Гала (сквозь слезы). Что ты хочешь этим сказать?

Ромм. Только лишь то, милая, что, решив однажды выдумать Идеальную Женщину, я выдумал тебя вместе с этой коляской и с этой потраченной временем куклой. Мой дар художника и творца дал временной сбой, – возможно, в том были повинны пары алкоголя, принятого накануне с друзьями в несколько завышенной дозе, – и я создал вовсе не то, что мне бы хотелось. Впрочем, и на старуху, как говаривали в старину, бывает проруха!

Гала (сквозь слезы, ласкаясь к нему). Ты меня любишь?

Ромм. А как же!? и тебя, и малютку Сиси, и всю нашу великолепную троицу!

Гала вынимает из коляски Сиси , прижимается вместе с ней к Ромму , и все они застывают в позе неописуемого блаженства и счастья.

Лодовико продолжает сидеть на стуле, улыбаясь бессмысленно и беспощадно.

Появляется Гримм с точно такой же урной в руках.

e>

Гримм (виновато улыбаясь). Простите, но я, кажется, нашел прах моих предков!

Неуверенно оглядывается по сторонам, продолжая прижимать к себе урну.

Ромм (перестав улыбаться, прижимая к себе свою урну с пеплом). Вы действительно уверены, что это прах ваших предков?

Гримм (стараясь придать своему голосу уверенность). Я уверен в этом на все сто процентов!

Ромм. На сто, или на девяносто девять?

Гримм (неуверенно). На сто, или, пожалуй, все же на девяносто девять. Я точно посчитать не могу, и поэтому затрудняюсь назвать нужную цифру.

Ромм (недовольно). Могли бы ж научиться считать к этому возрасту!

Гримм. Простите, но я не смог полностью закончить образование.

Ромм. Тогда вам простительно, и все же впредь будьте внимательны!

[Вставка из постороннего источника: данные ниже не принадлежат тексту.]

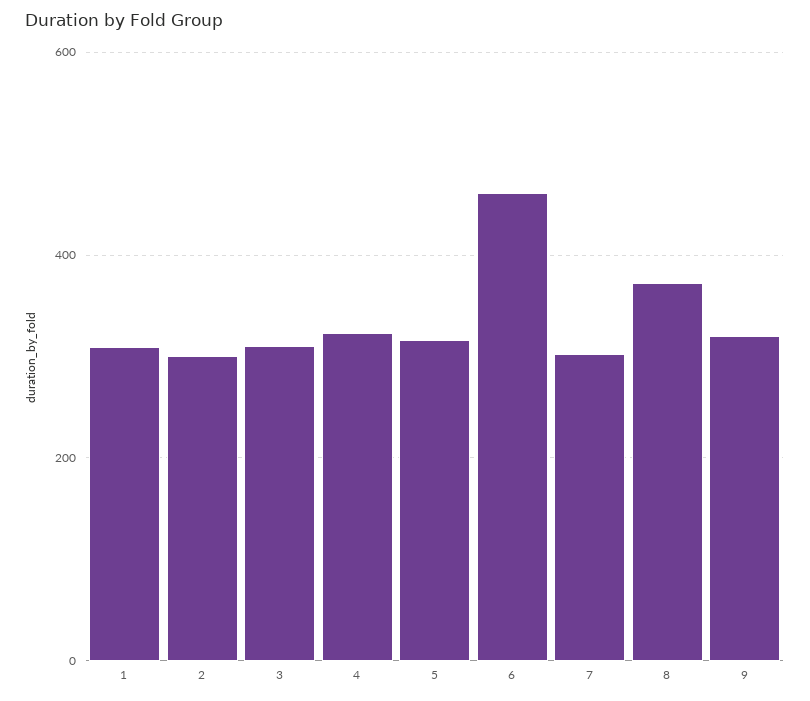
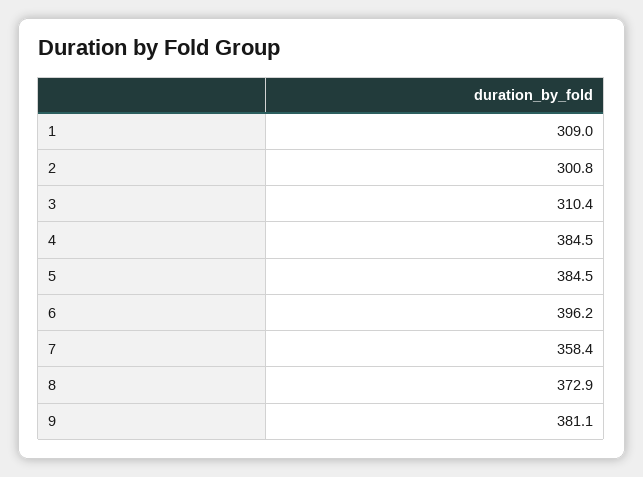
4: 320 -> 384.5
5: 320 -> 384.5
6: 460 -> 396.2
7: 300 -> 358.4
9: 320 -> 381.1

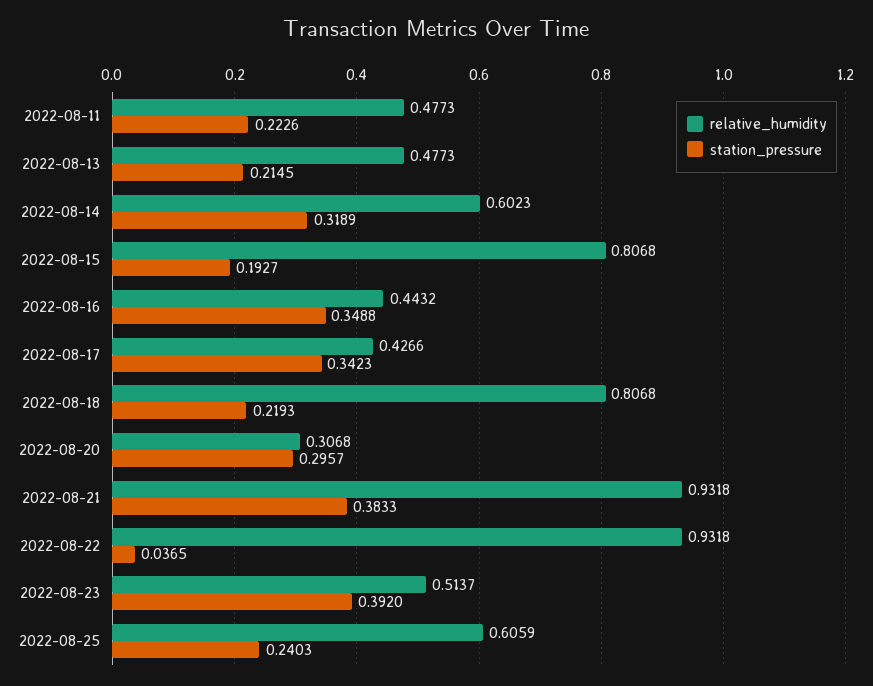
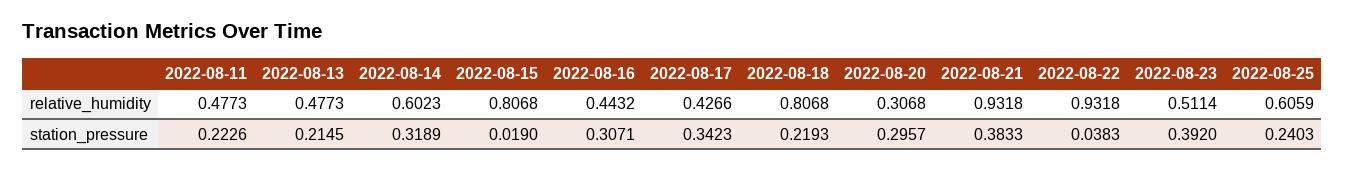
station_pressure, 2022-08-15: 0.1927 -> 0.019
station_pressure, 2022-08-16: 0.3488 -> 0.3071
station_pressure, 2022-08-22: 0.0365 -> 0.0383
relative_humidity, 2022-08-23: 0.5137 -> 0.5114

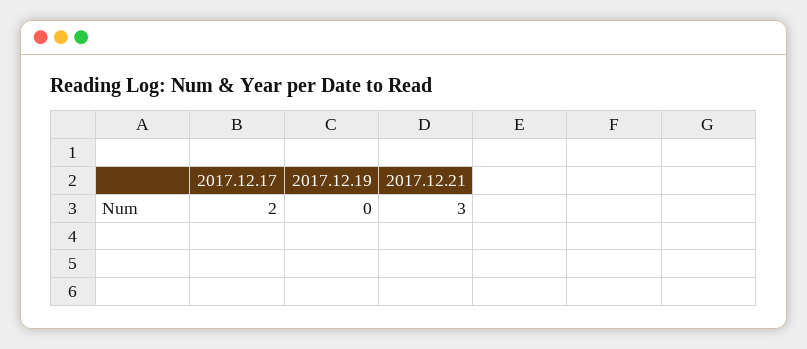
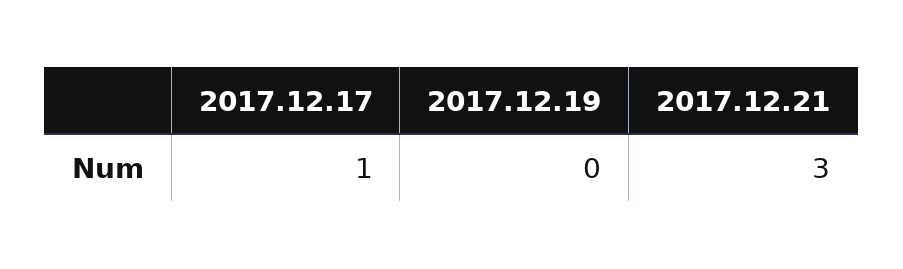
2017.12.17: 2 -> 1

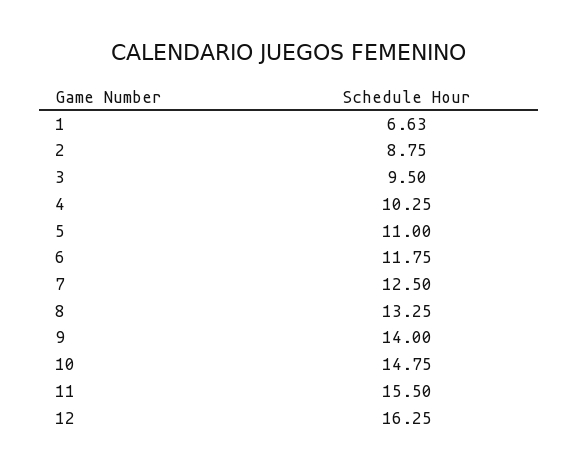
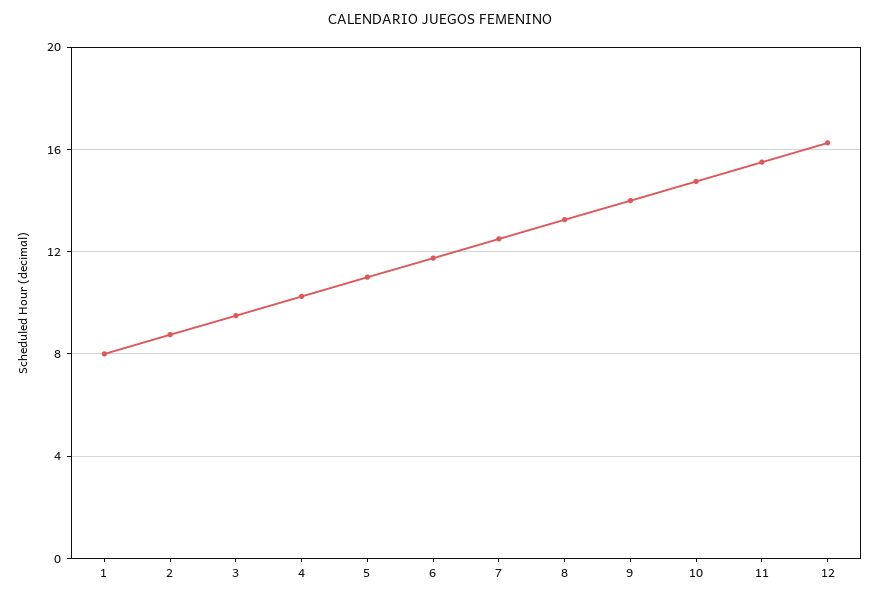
1: 6.63 -> 8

Гримм. Разумеется, порой невнимательность и неумение считать могут привести к очень большим неприятностям!

Ромм. Рад, что вы осознали всю глубину проблемы! Каков ваш прогноз на ближайшее время?

Гримм. На сто лет, или на вечность?

Ромм. На вечность?

Гримм. Я думаю, что ничего не изменится.

Ромм. На что вы намекаете?

Гримм. На пепел. Я думаю, что он не кончится никогда!

Продолжает прижимать к себе урну.

Ромм со своей урной в руках поднимает глаза на Гала и Сиси . Все трое изображают любовное трио.

Лодовико с удивлением смотрит на Гримма .

Невидимый ветер шевелит блестящие нити пепла.